The sample correlation heatmap provides a more intuitive way of visualizing the correlation between your samples. If you specifies color by group, a color bar will be added to the heatmap to show the group info.
You can also adjust multiple aesthetics of the plot, and choose if the plot should be static or interactive by changing the plotting package.
You can visualzie the 1D, 2D and 3D projection by PCA, and adjust relevant aesthetics. For example, you can choose which PC combination should be used for 2D PCA plot. Additionally, you can use ggplot or ggbiplot package (require installation from github) to visualize the 2D PCA plot.
You can directly drag on the plotly version of the 2D plot to specify groups for each sample (point). The grouping will be added as a meta column (pca_group), which can be used for coloring points and by other analysis such as DE.
Note that unlike PCA, 1D, 2D and 3D T-SNE are results of 3 different t-SNE runs (parameter dims = 1, 2 or 3).
According to http://lvdmaaten.github.io/tsne/,
“Perplexity is a measure for information that is defined as 2 to the power of the Shannon entropy. The perplexity of a fair die with k sides is equal to k. In t-SNE, the perplexity may be viewed as a knob that sets the number of effective nearest neighbors. It is comparable with the number of nearest neighbors k that is employed in many manifold learners.”
Similar to PCA, you can specify groups directly on the 2D plot.
This module provides a graphical interface for limma’s goana and kegga function, which performs GO enrichment analysis and KEGG pathway analysis, respectively.
To start, select the analysis type (GO or KEGG), species of your data and whether you want to convert gene names to ID. Note the goana or kegga function can only take entrez ID as input, so you should either convert them outside of PIVOT, or inside PIVOT using the feature name/ID converter (Feature panel), or simply input gene name and check the “Convert gene name to ID” option. PIVOT will automatically find corresponding entrez IDs for your genes using the BioMart database.
You can test custom gene set, or any of the previously computed DEGs. You need to specify the adjusted P value threshold as well as the direction of the log fold change. You can preview the gene set to be tested by clicking the green preview button.
By default, PIVOT will show the top 100 enriched GO terms. Increase the number if you want to see more. This value will be sent to the topGO function of limma.
This module facilitates the visualization of the gene network with different databases, and predicts potential lists of transdifferentiation factors based on a modified version of the Mogrify algorithm (https://www.nature.com/ng/journal/v48/n3/full/ng.3487.html).
To start, choose your DEGs and species. PIVOT will automatically load previously computed DE results into this module. The gene score is computed based on the log fold change (LFC) and P-value to facilitate the ranking of the DEGs.

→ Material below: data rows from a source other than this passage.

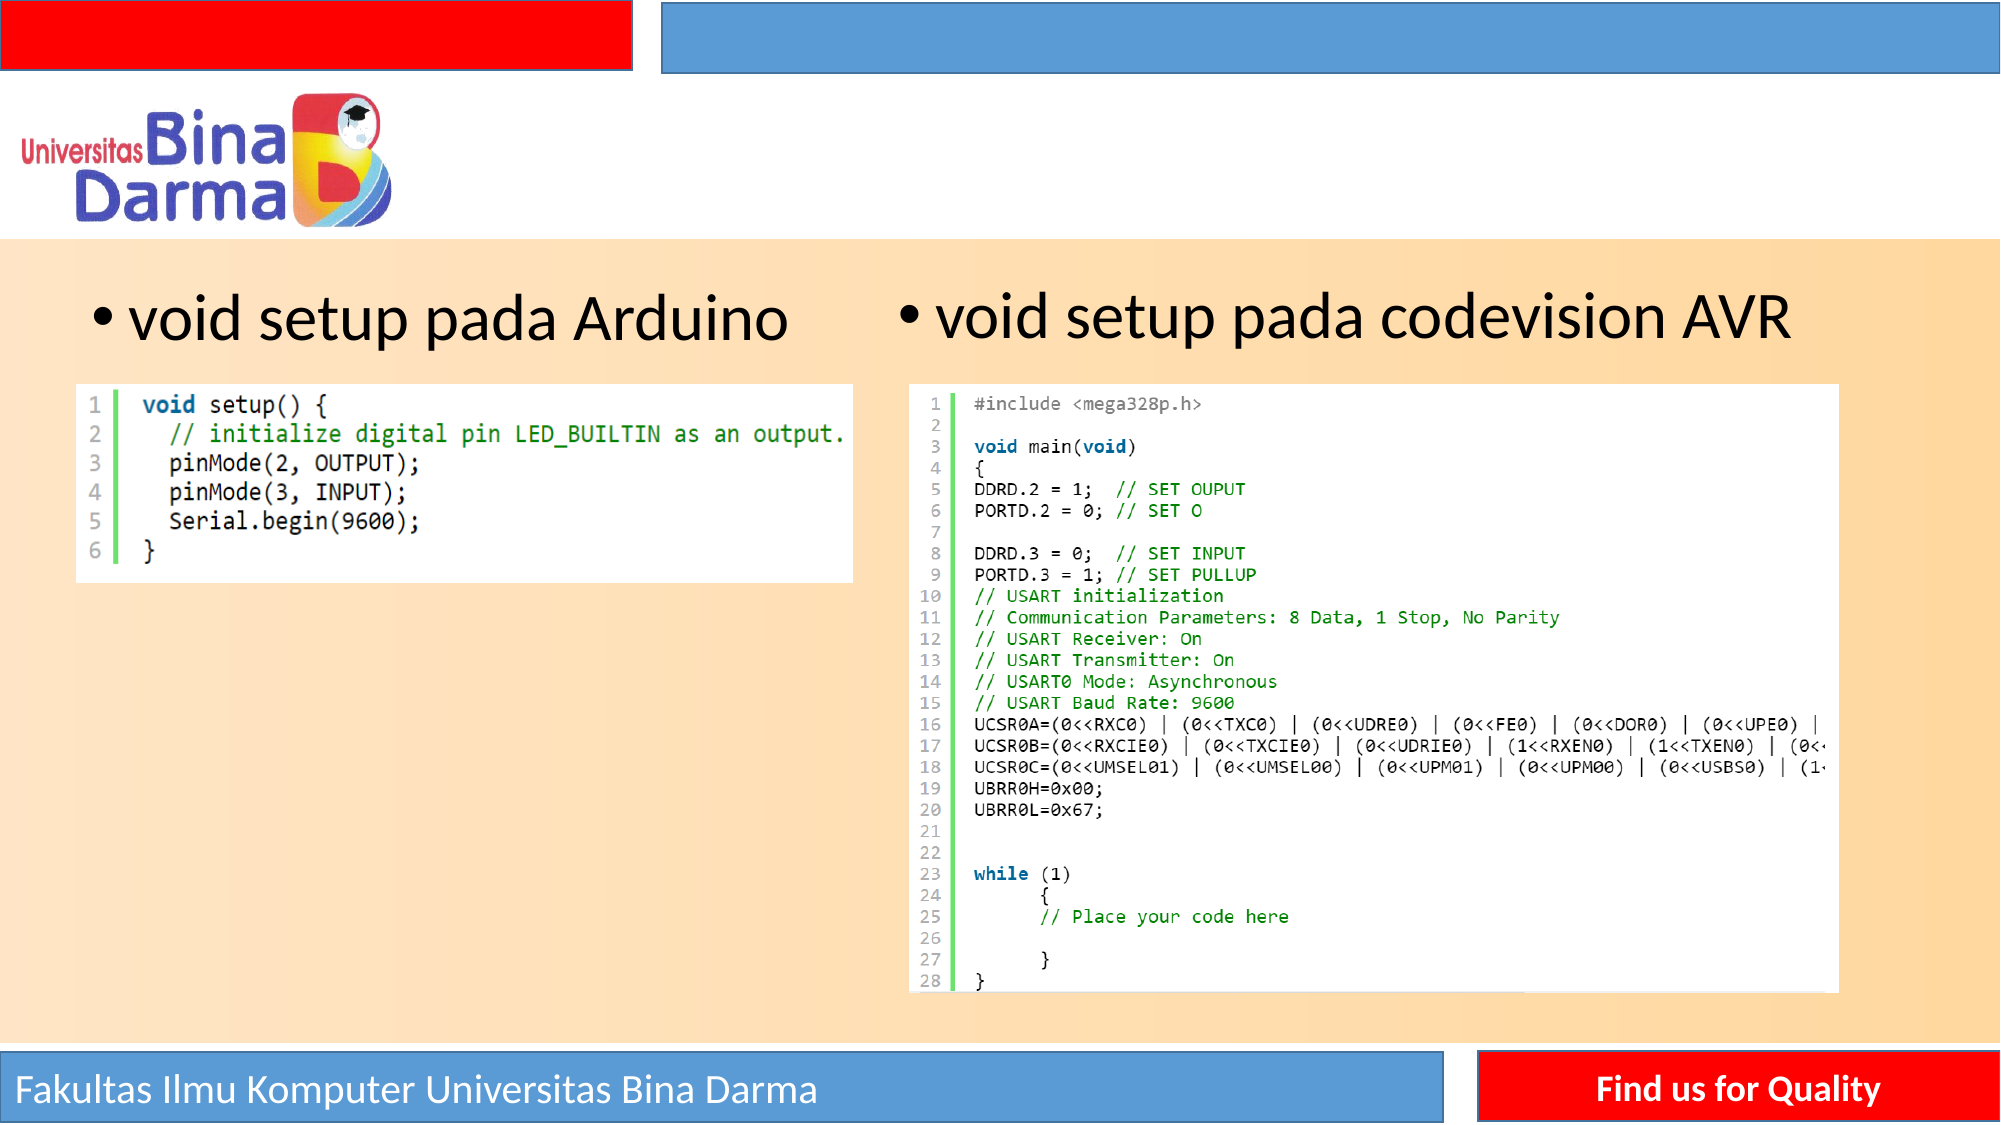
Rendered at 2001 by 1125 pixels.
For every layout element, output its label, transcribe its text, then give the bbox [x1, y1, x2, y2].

list void setup pada codevision AVR [882, 274, 1946, 1067]
picture [76, 384, 853, 583]
picture [909, 384, 1839, 993]
text_box void setup pada Arduino [76, 275, 883, 1068]
picture [17, 89, 393, 231]
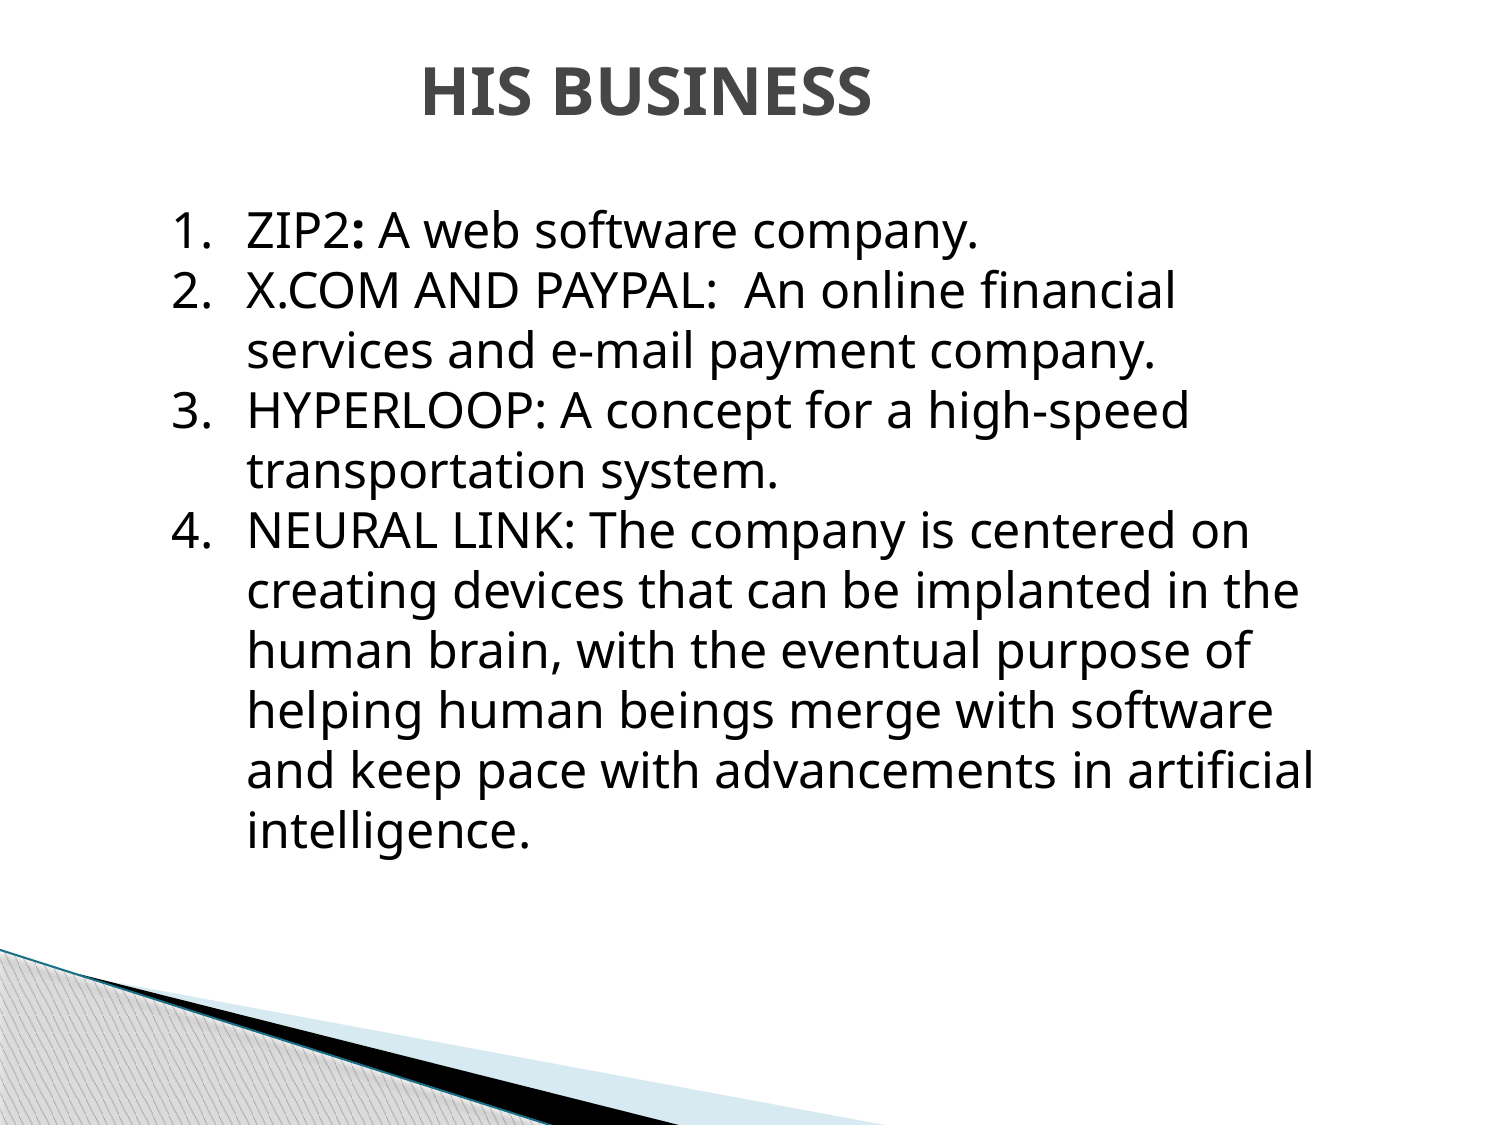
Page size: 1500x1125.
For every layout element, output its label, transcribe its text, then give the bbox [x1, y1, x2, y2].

This module is a graphical interface for the caret package (http://topepo.github.io/caret/index.html). Currently it allows the user to choose most classification models listed in ( http://topepo.github.io/caret/modelList.html).
Some methods may require new packages to be installed. In such cases, the background R session will ask you to install it. Choose yes if you want to proceed.
You can save the program state as an R data object. In this way you can make sure that you won’t lose your analysis progress, and you can share the state with others.
To load the saved state, go to File panel and choose PIVOT state in input file type. The session will auto refresh and immediately switch to the loaded state when the state uploading is complete.
Each time you exit, PIVOT will automatically save the state into the background R session. If you don’t close the R session, or save the workspace image before exiting R, the next time you launch PIVOT it will automatically load the state for you.
To clear the state, click or simply remove the R objects in the current R environment.